Keywords

9.1 Introduction

A central question of the Digital Earth project is: How can data science contribute to improving scientific results within the Earth sciences? This fundamental question was posed by the scientists involved in the project, which has led to the research set-up and aims as described in Chap. 2. Within the project, several methods and tools have been developed and applied (see Chaps. 3, 4, 5, and 6). In addition, the collaboration and success of the project were assessed and evaluated (see Chaps. 7 and 8). In this chapter, we present as a conclusion the four lessons learned that we regard to be an essential basis for a fruitful interrelationship of data science and Earth System Science.

9.2 Lesson 1: Interdisciplinary Collaboration

Moving from multidisciplinary to interdisciplinary collaboration is essential for the adoption of data science methods and for making progress with digitalization in Earth System Science. One obvious success of Digital Earth is the established interdisciplinary collaboration. The results achieved in the project have been created by many scientists that before Digital Earth did not work together, did not know each other and might not even have seen the need and advantage of extending their own expertise before the project. Today, all project members agree that a sustainable collaboration across many disciplines, with different ways of working and despite the high number of obstacles and difficulties particularly in communicating with each other and finding a common ground, is a precondition for novel solutions and it is for sure worth the effort. A kick-start action, like the Digital Earth project, to such an endeavour is essential. Digital Earth provides the needed time to develop the collaboration and to establish a nucleus of knowledge and trust. Only this enables joint problem solving and develops new research ideas and opportunities.

9.3 Lesson 2: Thinking Out of the Box

Investing in working ‘outside the box’, beyond your own comfort zone, research centre and discipline is crucial. Communicating ‘my’ science to others and learning from other disciplines and approaches are important and the only way to expand our knowledge in Earth System Sciences. Cultural, language and importantly knowledge shortcomings hinder an effective communication and collaboration between data scientists and Earth scientists. This needs to be overcome by suitable means and strategies to help both sides acquire a good understanding of the other disciplines (see Chaps. 5 and 7). These shortcomings need to be done even if the process takes time and does not immediately lead to the envisioned success. Scientists with the explicit aim of bridging between disciplines, Earth compartments and institutions have been identified as good nuclei and multiplicators for developing and adapting novel data science approaches to improve Earth System Science. The Digital Earth project provided a frame to enable the distribution of knowledge within and across scientific disciplines and created an environment where people advanced beyond their typical realm.

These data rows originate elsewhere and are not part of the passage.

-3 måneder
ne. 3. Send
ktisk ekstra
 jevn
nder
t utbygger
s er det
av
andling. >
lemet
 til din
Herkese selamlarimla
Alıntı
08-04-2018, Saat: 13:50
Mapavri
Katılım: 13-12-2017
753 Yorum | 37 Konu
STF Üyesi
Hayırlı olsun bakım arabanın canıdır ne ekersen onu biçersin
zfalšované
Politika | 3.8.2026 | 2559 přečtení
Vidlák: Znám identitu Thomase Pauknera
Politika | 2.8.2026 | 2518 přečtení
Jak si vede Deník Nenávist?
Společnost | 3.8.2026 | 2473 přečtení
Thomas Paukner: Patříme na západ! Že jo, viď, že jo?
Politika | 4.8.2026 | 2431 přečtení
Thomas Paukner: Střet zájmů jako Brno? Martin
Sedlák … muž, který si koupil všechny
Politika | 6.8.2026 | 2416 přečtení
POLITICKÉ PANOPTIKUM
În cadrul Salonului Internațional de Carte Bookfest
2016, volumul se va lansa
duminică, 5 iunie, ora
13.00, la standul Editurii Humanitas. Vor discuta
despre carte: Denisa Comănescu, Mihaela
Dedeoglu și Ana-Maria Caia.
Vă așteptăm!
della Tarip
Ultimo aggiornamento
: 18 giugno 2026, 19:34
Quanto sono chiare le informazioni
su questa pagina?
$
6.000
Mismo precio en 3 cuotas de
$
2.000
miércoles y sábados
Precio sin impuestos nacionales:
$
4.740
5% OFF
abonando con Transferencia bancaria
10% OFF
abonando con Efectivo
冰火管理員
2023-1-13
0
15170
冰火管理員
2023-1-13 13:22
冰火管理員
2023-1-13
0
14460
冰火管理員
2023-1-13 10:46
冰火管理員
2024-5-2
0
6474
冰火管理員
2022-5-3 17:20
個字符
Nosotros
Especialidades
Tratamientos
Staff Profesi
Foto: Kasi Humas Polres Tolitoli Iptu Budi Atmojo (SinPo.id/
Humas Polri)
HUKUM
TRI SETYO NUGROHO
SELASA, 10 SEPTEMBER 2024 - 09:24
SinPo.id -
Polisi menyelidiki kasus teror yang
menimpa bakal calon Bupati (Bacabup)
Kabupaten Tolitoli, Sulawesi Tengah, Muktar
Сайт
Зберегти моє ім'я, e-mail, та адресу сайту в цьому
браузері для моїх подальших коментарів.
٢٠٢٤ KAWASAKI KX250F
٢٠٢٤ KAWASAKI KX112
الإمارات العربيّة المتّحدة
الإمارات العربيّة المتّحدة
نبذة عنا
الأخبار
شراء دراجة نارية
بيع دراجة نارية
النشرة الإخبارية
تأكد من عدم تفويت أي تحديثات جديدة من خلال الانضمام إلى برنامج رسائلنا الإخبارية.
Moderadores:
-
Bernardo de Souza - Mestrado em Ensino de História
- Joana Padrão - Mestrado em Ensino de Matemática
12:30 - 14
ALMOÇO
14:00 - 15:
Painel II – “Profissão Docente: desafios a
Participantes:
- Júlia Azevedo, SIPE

9.4 Lesson 3: Thinking in Workflows

To set a common ground for interdisciplinary collaboration and ‘thinking out of the box’, the concept of scientific workflows was used in Digital Earth as a base for communication. After initial hesitation primarily by the Earth scientists, the concept helped to structure the processes of knowledge generation and to break it down into exchangeable and reusable steps. These workflows made it much easier to create a common ground between Earth and data scientists, to identify bottlenecks in specific steps in the workflow and to find alternatives for methods and tools. ‘Thinking in workflows’ (see Chap. 5) became the guiding principle in the project, where natural scientists define their needs, identify the available input data and present their wishes for output to the data and computer scientists. The computer scientists add their expertise with regard to methods and approaches in artificial intelligence, visualization, exploration of distributed data and software engineering. Thinking in workflows and formalizing the way Earth scientists generate knowledge allows an effective way of sharing and implementing scientific approaches and data science methods. It supports the reuse of scientific software and enables a component-based and collaborative framework for data-driven science. We identified the approach of ‘Thinking in workflows’ as a suitable and modular way of communication and scientific collaboration. Based on this approach, the next collaboration in smaller and larger projects will be much easier.

9.5 Lesson 4: Sustainable Implementation of Scientific Software, Data Infrastructure and Policies

The need for joined and professional software development and its maintenance is obvious when data science should become a cornerstone in Earth System Science. So far, such software is developed by small groups or individuals who train themselves. There is a need for more professional and standardized scientific software development. Software needs to be reusable and maintained to prevent scientists from inventing the wheel again and again. Research centres need to acknowledge that software development and maintenance is an ongoing and important effort similar to data management, running analytical facilities and the science itself.

Clear guidelines, policies and licensing rules for joint software development and provision, and the use of data are still ‘under construction’. This creates problems when it is envisioned that developed software tools should be shared with others. More effort is required here.

There is no progress in data-driven science to be expected if infrastructure hurdles exist. Examples are data access (authentication) difficulties and the transfer of large data sets. This was experienced in the project and made collaboration and interdisciplinary research unnecessarily complicated.

Finally, the work and effort that are related to the sustainable implementation and development of scientific software, data infrastructure and policies have to be appreciated and counted as valuable scientific contributions.